> **TO BE DONE**
Filter the rows below to the lines that contain the string "aorta" and copy each of those lines. Case counts.

> **INPUT MATERIAL**
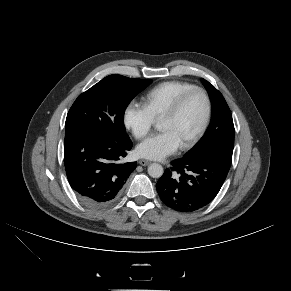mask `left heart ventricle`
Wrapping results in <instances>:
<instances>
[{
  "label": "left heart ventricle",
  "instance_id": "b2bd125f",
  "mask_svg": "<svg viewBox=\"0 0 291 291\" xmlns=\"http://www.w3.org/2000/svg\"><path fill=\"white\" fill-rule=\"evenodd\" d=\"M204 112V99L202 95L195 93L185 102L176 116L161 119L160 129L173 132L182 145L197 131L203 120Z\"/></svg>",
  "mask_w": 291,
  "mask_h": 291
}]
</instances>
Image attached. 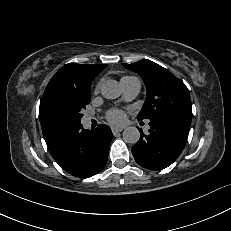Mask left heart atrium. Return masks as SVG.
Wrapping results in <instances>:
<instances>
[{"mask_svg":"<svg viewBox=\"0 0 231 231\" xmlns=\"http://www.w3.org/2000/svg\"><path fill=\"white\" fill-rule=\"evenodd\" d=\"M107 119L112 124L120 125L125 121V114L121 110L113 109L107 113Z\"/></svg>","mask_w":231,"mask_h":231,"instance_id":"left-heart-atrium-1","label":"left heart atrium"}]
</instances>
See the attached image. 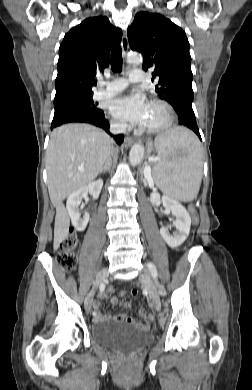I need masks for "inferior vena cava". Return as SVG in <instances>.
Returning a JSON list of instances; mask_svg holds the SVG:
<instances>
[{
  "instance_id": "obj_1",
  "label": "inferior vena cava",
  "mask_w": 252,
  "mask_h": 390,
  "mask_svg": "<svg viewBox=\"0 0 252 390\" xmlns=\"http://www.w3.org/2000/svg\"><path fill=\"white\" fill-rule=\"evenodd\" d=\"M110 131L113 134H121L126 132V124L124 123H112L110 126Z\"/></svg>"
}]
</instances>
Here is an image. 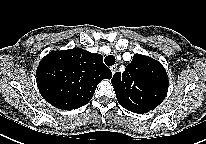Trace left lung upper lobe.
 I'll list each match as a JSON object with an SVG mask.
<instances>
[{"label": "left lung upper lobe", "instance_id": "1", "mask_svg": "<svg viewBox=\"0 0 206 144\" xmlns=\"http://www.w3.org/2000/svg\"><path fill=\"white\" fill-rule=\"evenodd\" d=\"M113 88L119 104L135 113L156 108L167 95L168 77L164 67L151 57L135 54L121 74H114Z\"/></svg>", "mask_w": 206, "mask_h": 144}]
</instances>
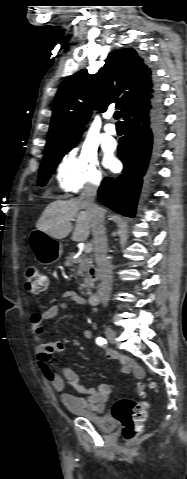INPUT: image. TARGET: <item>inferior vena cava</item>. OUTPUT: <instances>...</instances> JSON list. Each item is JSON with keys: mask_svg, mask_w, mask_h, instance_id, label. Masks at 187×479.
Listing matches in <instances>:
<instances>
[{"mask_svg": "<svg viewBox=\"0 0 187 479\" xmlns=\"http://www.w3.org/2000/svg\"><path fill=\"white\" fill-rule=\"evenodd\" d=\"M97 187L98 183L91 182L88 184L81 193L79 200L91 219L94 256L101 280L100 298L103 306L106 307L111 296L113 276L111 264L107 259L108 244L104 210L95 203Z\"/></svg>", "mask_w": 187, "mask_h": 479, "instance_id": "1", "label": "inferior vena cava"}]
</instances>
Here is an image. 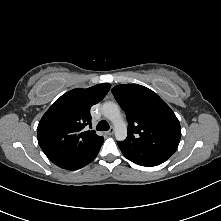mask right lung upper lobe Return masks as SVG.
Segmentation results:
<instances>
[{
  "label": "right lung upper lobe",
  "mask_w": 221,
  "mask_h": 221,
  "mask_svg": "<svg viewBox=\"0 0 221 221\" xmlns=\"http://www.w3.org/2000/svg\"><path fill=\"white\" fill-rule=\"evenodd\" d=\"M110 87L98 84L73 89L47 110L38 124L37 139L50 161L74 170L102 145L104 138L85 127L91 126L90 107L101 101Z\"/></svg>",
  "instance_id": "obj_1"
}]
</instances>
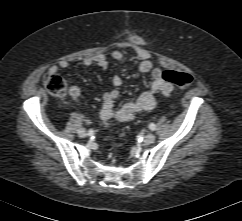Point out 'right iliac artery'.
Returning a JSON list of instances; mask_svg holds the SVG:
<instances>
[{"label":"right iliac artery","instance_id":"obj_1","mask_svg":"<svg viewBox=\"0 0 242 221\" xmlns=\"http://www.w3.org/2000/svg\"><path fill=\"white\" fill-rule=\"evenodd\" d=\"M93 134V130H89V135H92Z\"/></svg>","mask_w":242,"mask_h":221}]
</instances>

...

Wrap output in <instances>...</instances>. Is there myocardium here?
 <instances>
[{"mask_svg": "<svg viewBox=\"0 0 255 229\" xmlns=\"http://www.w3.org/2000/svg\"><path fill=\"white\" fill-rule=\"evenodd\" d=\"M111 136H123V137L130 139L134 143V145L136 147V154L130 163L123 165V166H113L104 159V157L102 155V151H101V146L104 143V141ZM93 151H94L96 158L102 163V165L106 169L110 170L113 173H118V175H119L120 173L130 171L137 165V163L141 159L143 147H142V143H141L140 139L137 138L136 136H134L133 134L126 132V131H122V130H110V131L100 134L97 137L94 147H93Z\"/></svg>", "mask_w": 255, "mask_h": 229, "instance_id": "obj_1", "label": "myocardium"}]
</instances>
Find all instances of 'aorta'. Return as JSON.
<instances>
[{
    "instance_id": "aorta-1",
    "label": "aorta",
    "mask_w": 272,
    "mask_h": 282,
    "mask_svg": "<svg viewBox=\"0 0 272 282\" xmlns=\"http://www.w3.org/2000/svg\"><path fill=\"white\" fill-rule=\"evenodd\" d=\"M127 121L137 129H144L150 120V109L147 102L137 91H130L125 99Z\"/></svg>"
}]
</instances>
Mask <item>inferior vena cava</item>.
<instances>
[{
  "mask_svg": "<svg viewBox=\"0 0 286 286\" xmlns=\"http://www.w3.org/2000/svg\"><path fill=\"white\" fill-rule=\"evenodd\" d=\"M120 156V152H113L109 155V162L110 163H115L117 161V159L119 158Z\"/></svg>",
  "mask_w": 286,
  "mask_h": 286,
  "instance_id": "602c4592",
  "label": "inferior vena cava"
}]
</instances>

> **TASK RESULT**
Find all instances of 'aorta'. Return as JSON.
    "instance_id": "aorta-1",
    "label": "aorta",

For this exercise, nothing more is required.